Angelo Sotira started the online art platform Breach When he was just a teenager, cultivating a formative community for millions of artists in the 2000s. Twenty -five years later, Sotira wants to change digital art again, but with emphasis on the way it appears.
On Thursday, Sotira revealed his new business, LayerA screen specially designed to present digital art with the best quality possible.
“The way the canvas has to perform and behave in your life is quite different from other types of screens,” Sotira told TechCrunch. “It must be combined in beautiful environments.”
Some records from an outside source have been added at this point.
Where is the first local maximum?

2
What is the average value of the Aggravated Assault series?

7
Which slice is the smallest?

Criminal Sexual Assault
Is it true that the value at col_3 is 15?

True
The closest reference to the average consumer for a product like this is Samsung’s The Frame TV, which looks like a painting that hung on the wall when not enabled. But the mattress gets this kind of feeling at an even more premium level – unlike the frame, the mattress is not a consumer product and does not try to imitate static tables or photos.
“It’s $ 22,000, so this kind tells you a lot about who it is for,” Sotira said. “We didn’t save any costs and we didn’t save any efforts. We didn’t make any compromise on production what, in our opinion, the best way to project digital art on a wall.”
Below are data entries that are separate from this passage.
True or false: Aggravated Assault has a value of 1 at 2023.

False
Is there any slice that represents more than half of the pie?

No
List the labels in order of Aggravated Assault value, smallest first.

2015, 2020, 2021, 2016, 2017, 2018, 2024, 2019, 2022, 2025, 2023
When Sotira talks about digital art, he doesn’t talk about digital photography or videos.
Layer works with hundreds of artists such as ReferenceWhich makes genetic art – not, not the type of AI genetic art as you will have from Chatgpt, created with LLMS using the work of other artists without their consent. Instead, many of these artists write their own software to create digital works of art that change over time according to what the code says.
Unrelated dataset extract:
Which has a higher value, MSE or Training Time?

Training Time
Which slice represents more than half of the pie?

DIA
But these works of art can require a lot of information technology for execution. This is part of the because the mattress is so expensive – it takes the technological ability to display these new projects.
“You are considering a more than 35 years of history of excellent artists who develop the code -based art and essentially, the pixels on the screen are governed by the coding that is running live in this GPU, making it complete,” Sotira said. “It really controls every pixel, so it doesn’t go through compression algorithms.”
Sotira is well aware that he is not the first entrepreneur to try to create a better way to project digital art – when he was in Deviantart, he had been put on products like layer all the time. But because of this, he knows what was missing from the products that rushed to him in the past.
“One of the principles of driving is that you can connect, activate it and leave it on its own and you should know how to follow art for you,” he said.
From his experience, he enjoys flying with these devices for a few weeks, but then he is tiring to continue to update the screen, so he wanted his own canvas to be more self -sufficient.
“It will be on your wall for five years, so it must really play, very well in your life.”


The mattress looks like an extremely expensive and very specialized product, but some business capitalists and entrepreneurs bet. While in Stealth, the start raised $ 5.7 million in funding from Expa Ventures, Human Businesses and Slauson & Co., as well as angels, such as Twitter co -founder, Evan Williams and co -founder of Behance Scott Belsky.
The company’s ambitions extend beyond the sale of material for the appearance of art. With a mattress canvas, the owners receive access to a collection of art from the digital artists collaborating. Then, these artists are paid rights based on the time their works are located.
“We first put the artists and this is the kind of basic mission and philosophy of the mattress,” Sotira said.